[Images with bounding boxes]
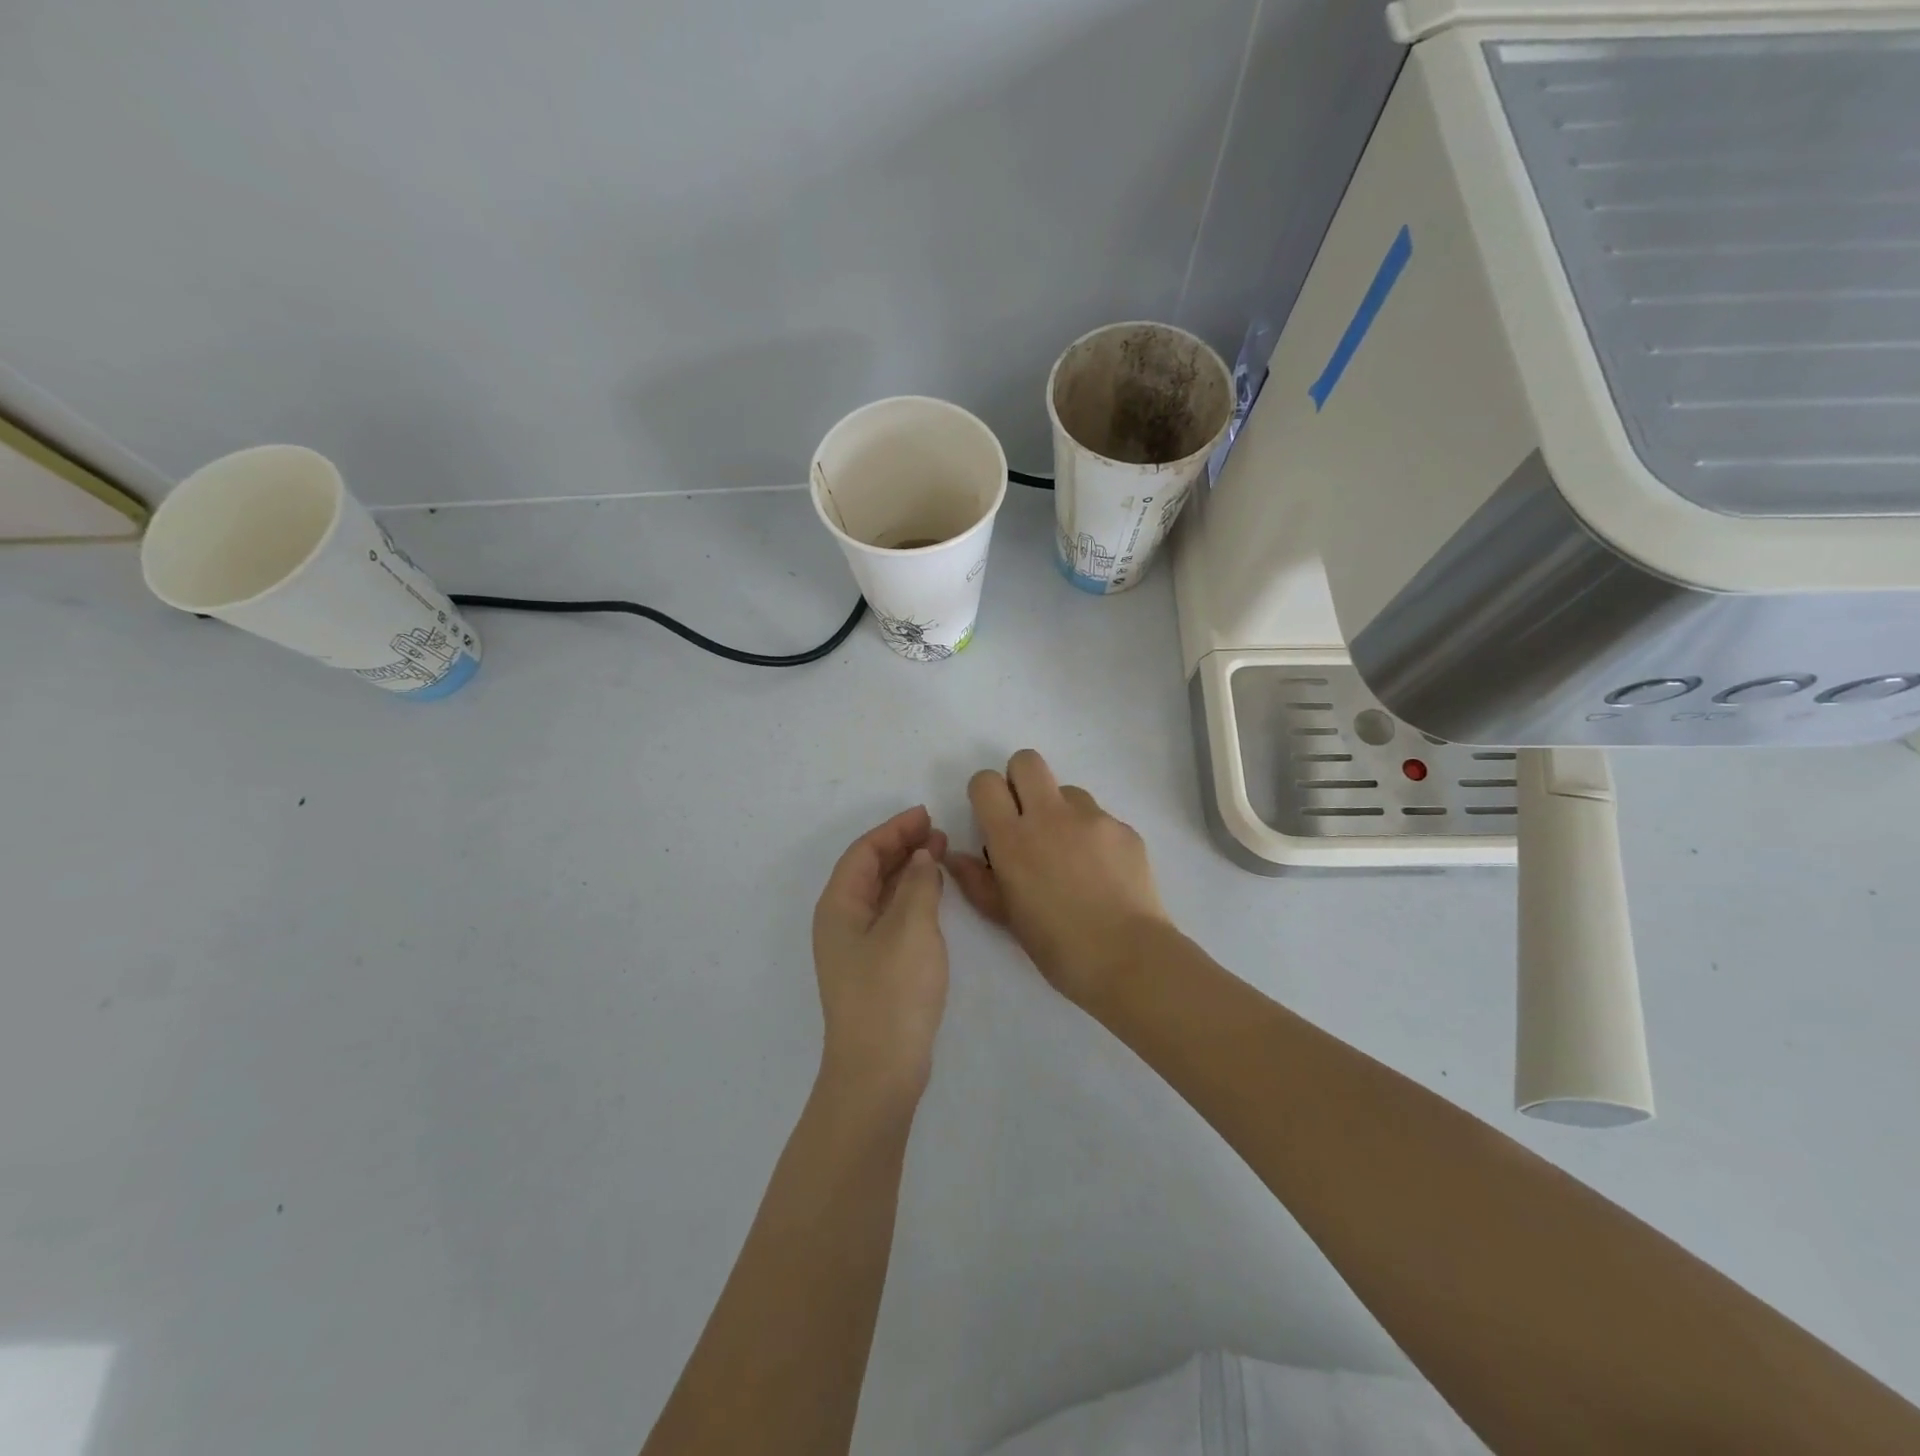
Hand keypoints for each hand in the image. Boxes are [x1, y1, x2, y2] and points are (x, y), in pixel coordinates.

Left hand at [811, 806, 949, 1104]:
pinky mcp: (873, 967)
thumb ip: (918, 884)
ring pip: (881, 893)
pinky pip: (890, 916)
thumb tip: (921, 857)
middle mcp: (841, 921)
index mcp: (839, 906)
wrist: (879, 1070)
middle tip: (938, 832)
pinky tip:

> **Exercise directions**
Give the lines from the one containing "pinky pip: (890, 916)" through the end of the entries again, exactly as written and with no other lines.

> **Response to this exercise**
pinky pip: (890, 916)
thumb tip: (921, 857)
middle mcp: (841, 921)
index mcp: (839, 906)
wrist: (879, 1070)
middle tip: (938, 832)
pinky tip:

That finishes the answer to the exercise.